▶ _CHECK YOUR UNDERSTANDING_
(a) In the weekly Treasury market summary, how many jobs did payrolls add in July?
(b) Carry the weekly Treasury market summary forward from its last sentence, keeping its tone and style.

▶ _READING PASSAGE_
- Opening Delimiter -
Prior Week Summary
Last week saw a number of important data releases come and go with relatively little market volatility. While the yield on the benchmark 10-year Treasury Note rose above 3% mid-week to coincide with the FOMC meeting announcement, it quickly retraced that move to end the week two basis points lower than where it began after the release of the July employment report. The Labor Department reported that payrolls advanced 157,000 in July after gaining an upwardly revised 248,000 in June. The positive revision to the June data helped the market absorb the less-than-anticipated growth in July hiring. Manufacturing payrolls were one of the largest beneficiaries of hiring in July, as the sector added nearly 40,000 jobs in the period.
In other economic news, the FOMC left the fed funds target ranges unchanged at a level of 1.75-2.00%, in a unanimous decision, as was widely anticipated. The statement associated with the meeting guided markets to expect continued tightening, stating that the “Committee expects that further gradual increases in the target range for the federal funds rate will be consistent with sustained expansion of economic activity, strong labor market conditions, and inflation near the symmetric 2 percent objective over the medium term. Risks to the economic outlook appear roughly balanced.”
- Closing Delimiter -
▶ _PROVIDED MATERIAL_
- Opening Delimiter -
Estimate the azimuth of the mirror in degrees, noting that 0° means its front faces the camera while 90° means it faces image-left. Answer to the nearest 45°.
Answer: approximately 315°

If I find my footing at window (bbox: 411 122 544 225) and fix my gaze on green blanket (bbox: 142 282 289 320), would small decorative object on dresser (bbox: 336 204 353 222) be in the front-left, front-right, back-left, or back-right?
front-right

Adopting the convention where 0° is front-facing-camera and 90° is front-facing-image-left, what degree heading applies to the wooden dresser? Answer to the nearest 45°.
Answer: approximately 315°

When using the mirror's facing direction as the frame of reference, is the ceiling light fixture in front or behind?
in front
- Closing Delimiter -
- Opening Delimiter -
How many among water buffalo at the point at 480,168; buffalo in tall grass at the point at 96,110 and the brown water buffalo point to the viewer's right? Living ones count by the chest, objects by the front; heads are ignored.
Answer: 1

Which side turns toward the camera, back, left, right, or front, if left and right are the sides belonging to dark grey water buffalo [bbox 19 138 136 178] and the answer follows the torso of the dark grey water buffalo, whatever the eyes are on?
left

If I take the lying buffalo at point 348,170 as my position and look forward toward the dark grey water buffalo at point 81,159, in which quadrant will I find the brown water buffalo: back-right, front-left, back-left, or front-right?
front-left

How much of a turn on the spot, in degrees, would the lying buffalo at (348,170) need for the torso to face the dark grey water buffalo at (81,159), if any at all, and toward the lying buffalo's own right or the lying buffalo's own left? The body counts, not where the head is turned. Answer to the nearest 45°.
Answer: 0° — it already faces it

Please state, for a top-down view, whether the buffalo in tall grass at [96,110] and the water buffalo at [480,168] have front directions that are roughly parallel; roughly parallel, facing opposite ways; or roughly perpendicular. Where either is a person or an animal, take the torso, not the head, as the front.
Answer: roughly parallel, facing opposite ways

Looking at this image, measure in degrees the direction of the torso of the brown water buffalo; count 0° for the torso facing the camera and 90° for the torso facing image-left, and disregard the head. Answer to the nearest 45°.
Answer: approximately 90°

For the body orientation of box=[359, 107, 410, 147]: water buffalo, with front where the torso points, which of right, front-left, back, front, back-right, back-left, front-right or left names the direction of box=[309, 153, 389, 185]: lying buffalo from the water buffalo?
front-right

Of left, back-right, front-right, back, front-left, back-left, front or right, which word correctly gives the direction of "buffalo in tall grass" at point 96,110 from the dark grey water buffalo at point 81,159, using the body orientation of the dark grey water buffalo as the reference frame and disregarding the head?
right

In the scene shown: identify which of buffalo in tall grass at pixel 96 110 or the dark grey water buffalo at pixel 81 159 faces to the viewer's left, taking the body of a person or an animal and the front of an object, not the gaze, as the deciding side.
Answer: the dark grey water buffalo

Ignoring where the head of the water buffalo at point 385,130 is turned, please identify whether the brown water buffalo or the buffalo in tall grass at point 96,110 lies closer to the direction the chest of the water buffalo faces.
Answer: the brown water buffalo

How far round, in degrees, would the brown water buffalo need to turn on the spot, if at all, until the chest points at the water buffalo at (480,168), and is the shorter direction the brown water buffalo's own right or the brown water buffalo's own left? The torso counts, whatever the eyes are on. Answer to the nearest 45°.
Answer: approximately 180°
- Closing Delimiter -
▶ _RESULTS IN ORDER_
(a) 157,000

(b)
As of this writing, the market is still largely expecting a hike at the September meeting with roughly 94% odds priced in for a 25 basis point hike.
The Look Forward
The data calendar this week is skewed toward inflation dynamics with consumer and produce price updates expected on Thursday and Friday.
Sources: Bloomberg Finance L.P., (Treasuries) Chatham Financial (Swap Curves), FHLB Boston, Chicago, Dallas, Des Moines for FHLB Advance Rates. Wells Fargo Brokered CD Indications.
Market Implied Policy Path (Overnight Indexed Swap Rates)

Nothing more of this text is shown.